“How does the lad come here?” demanded Fuller indignantly, “and what have you been doing to him that he should be in this terrible state?”

“He knows the truth,” snarled Sorley, who looked quite wolfish at the moment, and cast a vindictive look at his victim, “and I have been trying to starve it out of him.”

“But y’ haven’t,” murmured Jotty feebly, game to the last, “gimme sumthin’ t’ eat an’ drink, mister, or I’m a goner,” and his head dropped as though he would die then and there. But Sorley only laughed at his sufferings.

“I was certain that the boy knew the truth,” he declared savagely; “and when he came to warn me I lured him to the cellars and locked him up.”

“Without food?” questioned Alan with horror, and knelt by the boy to put one of the biscuits Sorley had left on the table between his lips.

“No, I fed him occasionally,” said the man sullenly, “but kept him short so that starvation might make him speak.”

“But it didn’t,” murmured Jotty again, trying to eat the biscuit.

“Little devil!” cried Sorley in a transport of rage. “I’ll make you admit that you are in league with that woman to ruin me before I’ve done. It was because you were locked in the cellar and no one but I knew where you were, that I bolted from Moon in London. If I had been locked up you would have died of starvation, and, bad as you are, I didn’t want that. And now you know,” he said defiantly to Alan, “why I changed my mind after giving myself up. It only occurred to me that Jotty might starve when I was in the cab driving to Bow Street with Moon. I therefore determined to get away in the fog, and I did.”

“You should have told Moon where the boy was to be found,” said Fuller in sharp tones. “Hand me that flask of whisky; the boy is nearly dead.”

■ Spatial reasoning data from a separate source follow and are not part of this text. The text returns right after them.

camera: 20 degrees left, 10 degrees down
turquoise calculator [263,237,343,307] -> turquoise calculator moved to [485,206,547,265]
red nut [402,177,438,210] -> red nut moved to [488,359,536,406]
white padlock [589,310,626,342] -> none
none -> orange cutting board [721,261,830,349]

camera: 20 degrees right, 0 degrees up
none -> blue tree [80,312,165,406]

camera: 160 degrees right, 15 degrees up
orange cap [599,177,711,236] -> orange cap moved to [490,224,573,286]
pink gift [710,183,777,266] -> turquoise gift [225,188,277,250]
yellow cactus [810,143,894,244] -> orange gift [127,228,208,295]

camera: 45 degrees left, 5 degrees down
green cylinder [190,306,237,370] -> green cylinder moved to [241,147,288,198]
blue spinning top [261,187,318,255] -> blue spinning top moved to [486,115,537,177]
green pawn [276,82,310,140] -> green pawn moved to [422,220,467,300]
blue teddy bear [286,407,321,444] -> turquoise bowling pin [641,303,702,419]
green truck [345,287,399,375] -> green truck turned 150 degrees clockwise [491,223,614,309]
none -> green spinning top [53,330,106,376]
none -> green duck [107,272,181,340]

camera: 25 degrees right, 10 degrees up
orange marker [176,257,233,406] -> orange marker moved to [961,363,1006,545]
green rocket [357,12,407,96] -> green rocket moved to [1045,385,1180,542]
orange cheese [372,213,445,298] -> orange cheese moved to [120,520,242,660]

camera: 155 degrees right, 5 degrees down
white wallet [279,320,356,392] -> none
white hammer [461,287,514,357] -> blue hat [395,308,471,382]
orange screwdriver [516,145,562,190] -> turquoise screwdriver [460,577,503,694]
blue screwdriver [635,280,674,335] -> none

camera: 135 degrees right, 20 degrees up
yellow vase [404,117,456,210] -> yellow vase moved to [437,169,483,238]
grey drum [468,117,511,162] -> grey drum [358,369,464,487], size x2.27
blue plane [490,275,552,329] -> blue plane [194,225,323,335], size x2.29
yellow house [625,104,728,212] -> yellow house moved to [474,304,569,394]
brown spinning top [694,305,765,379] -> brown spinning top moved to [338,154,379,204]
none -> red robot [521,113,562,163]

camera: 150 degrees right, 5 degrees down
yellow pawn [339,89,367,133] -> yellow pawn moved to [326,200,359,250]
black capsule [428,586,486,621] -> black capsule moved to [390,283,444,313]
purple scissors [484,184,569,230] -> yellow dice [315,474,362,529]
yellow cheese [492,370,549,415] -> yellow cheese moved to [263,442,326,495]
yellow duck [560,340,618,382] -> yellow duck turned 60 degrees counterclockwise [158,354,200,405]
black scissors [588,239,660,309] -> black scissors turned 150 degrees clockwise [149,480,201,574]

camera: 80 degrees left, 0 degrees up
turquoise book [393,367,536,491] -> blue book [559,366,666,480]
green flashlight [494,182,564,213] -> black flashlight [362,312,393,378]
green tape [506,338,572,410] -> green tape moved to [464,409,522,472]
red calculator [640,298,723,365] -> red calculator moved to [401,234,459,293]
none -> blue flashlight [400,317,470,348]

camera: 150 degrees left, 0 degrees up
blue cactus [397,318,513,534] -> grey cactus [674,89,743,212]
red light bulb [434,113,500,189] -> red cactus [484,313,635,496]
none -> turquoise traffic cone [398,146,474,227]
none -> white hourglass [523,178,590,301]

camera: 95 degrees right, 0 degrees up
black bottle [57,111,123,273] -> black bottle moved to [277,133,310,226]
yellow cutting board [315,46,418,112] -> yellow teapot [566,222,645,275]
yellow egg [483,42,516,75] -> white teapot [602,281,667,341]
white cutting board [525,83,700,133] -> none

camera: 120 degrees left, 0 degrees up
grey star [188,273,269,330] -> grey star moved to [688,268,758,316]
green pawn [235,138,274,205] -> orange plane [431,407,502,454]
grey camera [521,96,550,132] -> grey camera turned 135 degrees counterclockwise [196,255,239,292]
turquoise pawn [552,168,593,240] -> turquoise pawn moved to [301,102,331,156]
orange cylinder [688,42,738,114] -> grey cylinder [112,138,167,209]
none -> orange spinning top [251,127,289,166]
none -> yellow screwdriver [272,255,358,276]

“Oh I hope not, I hope not,” said Sorley in alarm, and anxiously watching the young man moistening Jotty’s lips with the powerful spirit. “I didn’t mean that he should die, for then he would take his secret with him, and I might be hanged through Louisa’s lies. As to telling Moon about the cellars, I wasn’t such a fool,” he went on in an injured tone. “I wasn’t going to reveal my hiding-place, which I knew would come in useful, if I were driven to extremities. But I’m poor old man, and everyone is against me,” he ended sobbing bitterly.